— start Supplied data —
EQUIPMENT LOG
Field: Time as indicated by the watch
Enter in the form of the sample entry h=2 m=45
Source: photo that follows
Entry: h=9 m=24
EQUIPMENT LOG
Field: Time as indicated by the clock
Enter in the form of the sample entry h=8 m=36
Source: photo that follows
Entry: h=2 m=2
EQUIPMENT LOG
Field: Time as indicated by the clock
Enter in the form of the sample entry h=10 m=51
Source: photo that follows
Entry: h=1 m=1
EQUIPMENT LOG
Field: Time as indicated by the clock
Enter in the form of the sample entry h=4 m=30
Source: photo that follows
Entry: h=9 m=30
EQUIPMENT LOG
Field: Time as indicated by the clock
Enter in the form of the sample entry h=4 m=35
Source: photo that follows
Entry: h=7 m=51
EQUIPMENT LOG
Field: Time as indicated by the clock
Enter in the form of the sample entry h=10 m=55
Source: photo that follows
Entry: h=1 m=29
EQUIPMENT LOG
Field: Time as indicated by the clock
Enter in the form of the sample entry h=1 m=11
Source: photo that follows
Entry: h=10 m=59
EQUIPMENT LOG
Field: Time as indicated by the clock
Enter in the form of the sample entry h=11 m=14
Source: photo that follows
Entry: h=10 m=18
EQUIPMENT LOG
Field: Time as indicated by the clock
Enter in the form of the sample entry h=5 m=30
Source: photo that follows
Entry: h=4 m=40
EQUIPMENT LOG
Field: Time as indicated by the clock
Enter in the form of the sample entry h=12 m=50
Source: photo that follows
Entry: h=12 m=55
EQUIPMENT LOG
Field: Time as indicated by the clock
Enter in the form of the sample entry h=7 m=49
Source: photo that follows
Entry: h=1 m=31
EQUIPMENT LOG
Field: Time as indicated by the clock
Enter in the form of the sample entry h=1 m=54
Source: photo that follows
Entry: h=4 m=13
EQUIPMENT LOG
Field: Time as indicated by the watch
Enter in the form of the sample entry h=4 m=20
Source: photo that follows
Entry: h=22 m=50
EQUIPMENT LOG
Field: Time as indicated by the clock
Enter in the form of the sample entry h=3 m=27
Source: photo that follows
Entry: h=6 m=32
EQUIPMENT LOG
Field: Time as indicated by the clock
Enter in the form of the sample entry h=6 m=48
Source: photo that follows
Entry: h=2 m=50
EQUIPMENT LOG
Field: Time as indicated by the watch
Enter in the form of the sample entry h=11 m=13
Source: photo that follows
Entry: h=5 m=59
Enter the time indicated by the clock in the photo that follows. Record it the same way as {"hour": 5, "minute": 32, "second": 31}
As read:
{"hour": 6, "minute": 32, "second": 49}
— end Supplied data —
= Instructions to follow =
Rewrite the stretch from the start of the rows through the line that contains "Entry: h=12 m=55", changing "EQUIPMENT LOG" to "DEVICE LOG" and leaving everything else the same.

= Exercise solution =
DEVICE LOG
Field: Time as indicated by the watch
Enter in the form of the sample entry h=2 m=45
Source: photo that follows
Entry: h=9 m=24
DEVICE LOG
Field: Time as indicated by the clock
Enter in the form of the sample entry h=8 m=36
Source: photo that follows
Entry: h=2 m=2
DEVICE LOG
Field: Time as indicated by the clock
Enter in the form of the sample entry h=10 m=51
Source: photo that follows
Entry: h=1 m=1
DEVICE LOG
Field: Time as indicated by the clock
Enter in the form of the sample entry h=4 m=30
Source: photo that follows
Entry: h=9 m=30
DEVICE LOG
Field: Time as indicated by the clock
Enter in the form of the sample entry h=4 m=35
Source: photo that follows
Entry: h=7 m=51
DEVICE LOG
Field: Time as indicated by the clock
Enter in the form of the sample entry h=10 m=55
Source: photo that follows
Entry: h=1 m=29
DEVICE LOG
Field: Time as indicated by the clock
Enter in the form of the sample entry h=1 m=11
Source: photo that follows
Entry: h=10 m=59
DEVICE LOG
Field: Time as indicated by the clock
Enter in the form of the sample entry h=11 m=14
Source: photo that follows
Entry: h=10 m=18
DEVICE LOG
Field: Time as indicated by the clock
Enter in the form of the sample entry h=5 m=30
Source: photo that follows
Entry: h=4 m=40
DEVICE LOG
Field: Time as indicated by the clock
Enter in the form of the sample entry h=12 m=50
Source: photo that follows
Entry: h=12 m=55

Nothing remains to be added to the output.